### Assigned task:
Format the lines of the material as a numbered list, beginning with the very first line and stopping after the line that contains "بين المركز الرئيسي". Leave out any blank lines.

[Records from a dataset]
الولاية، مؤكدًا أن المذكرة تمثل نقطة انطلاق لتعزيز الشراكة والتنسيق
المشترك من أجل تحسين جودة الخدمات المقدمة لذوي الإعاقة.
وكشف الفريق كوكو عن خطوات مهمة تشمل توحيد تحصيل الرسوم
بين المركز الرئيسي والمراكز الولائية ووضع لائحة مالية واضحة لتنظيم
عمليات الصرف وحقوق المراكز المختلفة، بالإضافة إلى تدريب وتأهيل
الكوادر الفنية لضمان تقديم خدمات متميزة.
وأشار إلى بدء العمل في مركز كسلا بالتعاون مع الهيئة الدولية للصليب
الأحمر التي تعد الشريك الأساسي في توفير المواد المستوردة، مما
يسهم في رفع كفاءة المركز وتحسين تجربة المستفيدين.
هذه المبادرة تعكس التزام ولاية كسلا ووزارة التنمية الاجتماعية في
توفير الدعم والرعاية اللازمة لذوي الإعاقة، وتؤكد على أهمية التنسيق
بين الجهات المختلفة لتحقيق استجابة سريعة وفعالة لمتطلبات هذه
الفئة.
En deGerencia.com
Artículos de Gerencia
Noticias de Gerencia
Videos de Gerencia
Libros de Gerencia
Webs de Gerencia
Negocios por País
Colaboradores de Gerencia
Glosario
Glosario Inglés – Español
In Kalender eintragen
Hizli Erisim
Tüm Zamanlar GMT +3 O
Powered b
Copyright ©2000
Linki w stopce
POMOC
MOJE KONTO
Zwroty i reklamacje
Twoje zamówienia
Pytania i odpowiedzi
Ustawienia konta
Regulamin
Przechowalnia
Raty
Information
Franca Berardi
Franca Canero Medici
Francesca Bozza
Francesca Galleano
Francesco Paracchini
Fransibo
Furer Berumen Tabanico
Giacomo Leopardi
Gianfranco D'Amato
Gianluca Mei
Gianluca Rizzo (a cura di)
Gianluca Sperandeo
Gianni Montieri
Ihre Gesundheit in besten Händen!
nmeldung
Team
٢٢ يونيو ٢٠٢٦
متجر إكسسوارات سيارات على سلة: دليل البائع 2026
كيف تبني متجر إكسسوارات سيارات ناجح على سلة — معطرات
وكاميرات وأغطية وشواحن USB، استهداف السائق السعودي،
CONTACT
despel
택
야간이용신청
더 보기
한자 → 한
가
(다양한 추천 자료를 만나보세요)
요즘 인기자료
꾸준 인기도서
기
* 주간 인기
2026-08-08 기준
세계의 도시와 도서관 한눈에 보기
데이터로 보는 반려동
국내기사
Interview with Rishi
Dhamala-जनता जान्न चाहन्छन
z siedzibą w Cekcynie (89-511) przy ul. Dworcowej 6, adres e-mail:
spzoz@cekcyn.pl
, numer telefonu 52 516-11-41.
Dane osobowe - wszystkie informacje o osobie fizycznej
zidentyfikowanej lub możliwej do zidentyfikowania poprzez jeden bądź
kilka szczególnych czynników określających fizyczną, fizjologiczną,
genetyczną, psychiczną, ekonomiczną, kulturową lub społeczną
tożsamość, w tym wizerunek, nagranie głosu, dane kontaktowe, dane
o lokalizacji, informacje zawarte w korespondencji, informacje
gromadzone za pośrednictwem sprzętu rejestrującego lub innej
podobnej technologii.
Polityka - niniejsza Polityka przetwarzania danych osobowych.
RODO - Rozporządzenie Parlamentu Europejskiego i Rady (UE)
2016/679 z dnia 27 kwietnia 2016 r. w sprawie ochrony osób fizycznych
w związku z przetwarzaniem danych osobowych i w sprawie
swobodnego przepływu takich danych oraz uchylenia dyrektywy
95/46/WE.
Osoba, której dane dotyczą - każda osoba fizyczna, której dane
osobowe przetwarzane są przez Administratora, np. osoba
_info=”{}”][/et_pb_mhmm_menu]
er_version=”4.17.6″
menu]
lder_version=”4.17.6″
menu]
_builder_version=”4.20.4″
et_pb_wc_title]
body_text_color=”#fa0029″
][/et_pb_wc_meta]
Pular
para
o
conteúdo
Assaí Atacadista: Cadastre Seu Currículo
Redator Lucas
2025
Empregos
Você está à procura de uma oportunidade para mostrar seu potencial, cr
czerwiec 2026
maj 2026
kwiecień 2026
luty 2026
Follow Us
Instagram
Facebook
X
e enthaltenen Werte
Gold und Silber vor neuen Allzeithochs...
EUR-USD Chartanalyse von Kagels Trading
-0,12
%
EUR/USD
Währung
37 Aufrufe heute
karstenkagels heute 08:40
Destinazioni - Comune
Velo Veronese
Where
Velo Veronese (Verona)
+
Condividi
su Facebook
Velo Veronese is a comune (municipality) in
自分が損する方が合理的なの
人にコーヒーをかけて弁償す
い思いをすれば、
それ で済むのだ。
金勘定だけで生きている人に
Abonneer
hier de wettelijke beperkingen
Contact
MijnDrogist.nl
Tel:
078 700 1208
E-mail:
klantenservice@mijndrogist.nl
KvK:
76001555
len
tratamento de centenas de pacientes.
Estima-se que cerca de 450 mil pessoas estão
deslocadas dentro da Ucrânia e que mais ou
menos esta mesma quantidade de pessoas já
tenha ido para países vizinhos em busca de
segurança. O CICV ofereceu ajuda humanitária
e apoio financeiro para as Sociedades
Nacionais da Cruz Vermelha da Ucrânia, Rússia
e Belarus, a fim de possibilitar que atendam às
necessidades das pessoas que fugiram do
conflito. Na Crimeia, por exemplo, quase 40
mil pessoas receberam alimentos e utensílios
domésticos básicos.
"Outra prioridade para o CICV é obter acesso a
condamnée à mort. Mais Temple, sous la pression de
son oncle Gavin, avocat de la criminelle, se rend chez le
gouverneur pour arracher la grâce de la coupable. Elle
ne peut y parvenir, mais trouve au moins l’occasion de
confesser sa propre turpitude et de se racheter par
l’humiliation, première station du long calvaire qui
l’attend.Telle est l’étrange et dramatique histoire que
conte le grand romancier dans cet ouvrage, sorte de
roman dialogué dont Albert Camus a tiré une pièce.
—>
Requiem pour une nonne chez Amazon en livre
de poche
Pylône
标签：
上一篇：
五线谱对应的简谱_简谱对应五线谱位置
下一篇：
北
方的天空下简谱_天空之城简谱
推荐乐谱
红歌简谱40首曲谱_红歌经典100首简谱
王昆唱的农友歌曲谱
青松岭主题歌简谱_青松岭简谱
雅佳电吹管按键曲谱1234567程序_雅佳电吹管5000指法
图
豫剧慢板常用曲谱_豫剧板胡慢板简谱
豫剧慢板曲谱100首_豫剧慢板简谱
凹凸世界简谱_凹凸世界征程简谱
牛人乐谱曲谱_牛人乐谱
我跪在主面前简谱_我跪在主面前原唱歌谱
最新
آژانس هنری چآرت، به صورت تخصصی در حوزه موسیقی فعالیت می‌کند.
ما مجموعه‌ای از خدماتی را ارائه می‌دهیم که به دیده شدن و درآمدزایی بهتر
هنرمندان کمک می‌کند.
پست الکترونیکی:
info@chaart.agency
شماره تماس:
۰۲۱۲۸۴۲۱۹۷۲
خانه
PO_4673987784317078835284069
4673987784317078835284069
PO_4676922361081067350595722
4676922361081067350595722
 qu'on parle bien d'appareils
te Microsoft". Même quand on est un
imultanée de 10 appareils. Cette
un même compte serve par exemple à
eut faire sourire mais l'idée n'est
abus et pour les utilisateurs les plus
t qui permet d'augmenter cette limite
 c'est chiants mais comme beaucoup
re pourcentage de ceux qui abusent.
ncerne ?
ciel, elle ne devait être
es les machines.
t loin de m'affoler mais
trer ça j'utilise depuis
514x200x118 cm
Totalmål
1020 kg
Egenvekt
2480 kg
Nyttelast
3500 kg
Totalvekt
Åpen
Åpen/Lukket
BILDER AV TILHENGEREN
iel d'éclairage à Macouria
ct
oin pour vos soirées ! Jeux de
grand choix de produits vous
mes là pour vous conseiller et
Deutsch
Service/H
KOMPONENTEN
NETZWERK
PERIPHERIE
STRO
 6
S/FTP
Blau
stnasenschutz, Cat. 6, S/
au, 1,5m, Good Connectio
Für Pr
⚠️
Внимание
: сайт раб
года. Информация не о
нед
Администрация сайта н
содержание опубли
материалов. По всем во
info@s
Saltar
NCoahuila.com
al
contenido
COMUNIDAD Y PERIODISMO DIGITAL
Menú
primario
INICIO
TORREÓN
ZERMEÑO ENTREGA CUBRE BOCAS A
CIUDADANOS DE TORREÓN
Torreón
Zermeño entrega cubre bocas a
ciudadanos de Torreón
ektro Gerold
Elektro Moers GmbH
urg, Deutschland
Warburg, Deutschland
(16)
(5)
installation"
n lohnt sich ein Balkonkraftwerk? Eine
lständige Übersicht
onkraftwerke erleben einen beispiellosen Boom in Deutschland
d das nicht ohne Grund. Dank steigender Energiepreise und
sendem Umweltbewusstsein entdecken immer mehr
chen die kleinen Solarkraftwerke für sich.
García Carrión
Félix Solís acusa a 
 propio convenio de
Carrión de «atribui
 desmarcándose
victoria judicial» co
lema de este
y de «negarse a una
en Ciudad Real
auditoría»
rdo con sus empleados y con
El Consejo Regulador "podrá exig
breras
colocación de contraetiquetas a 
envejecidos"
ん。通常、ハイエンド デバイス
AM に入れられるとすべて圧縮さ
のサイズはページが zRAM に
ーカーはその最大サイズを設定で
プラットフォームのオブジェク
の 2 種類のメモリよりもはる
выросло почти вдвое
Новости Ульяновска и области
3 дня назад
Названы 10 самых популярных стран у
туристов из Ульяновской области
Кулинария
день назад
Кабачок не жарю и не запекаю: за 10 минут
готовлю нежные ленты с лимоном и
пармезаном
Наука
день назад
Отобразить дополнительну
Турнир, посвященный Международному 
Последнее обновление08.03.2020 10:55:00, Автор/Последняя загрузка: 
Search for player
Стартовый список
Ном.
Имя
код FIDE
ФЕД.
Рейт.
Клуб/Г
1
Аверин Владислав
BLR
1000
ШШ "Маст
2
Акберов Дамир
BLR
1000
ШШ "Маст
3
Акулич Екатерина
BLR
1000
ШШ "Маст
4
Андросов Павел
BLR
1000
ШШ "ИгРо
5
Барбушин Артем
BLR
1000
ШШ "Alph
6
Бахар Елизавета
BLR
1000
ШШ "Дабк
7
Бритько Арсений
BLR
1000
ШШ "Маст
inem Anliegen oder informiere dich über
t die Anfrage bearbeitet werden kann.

### Response for this exercise:
1. الولاية، مؤكدًا أن المذكرة تمثل نقطة انطلاق لتعزيز الشراكة والتنسيق
2. المشترك من أجل تحسين جودة الخدمات المقدمة لذوي الإعاقة.
3. وكشف الفريق كوكو عن خطوات مهمة تشمل توحيد تحصيل الرسوم
4. بين المركز الرئيسي والمراكز الولائية ووضع لائحة مالية واضحة لتنظيم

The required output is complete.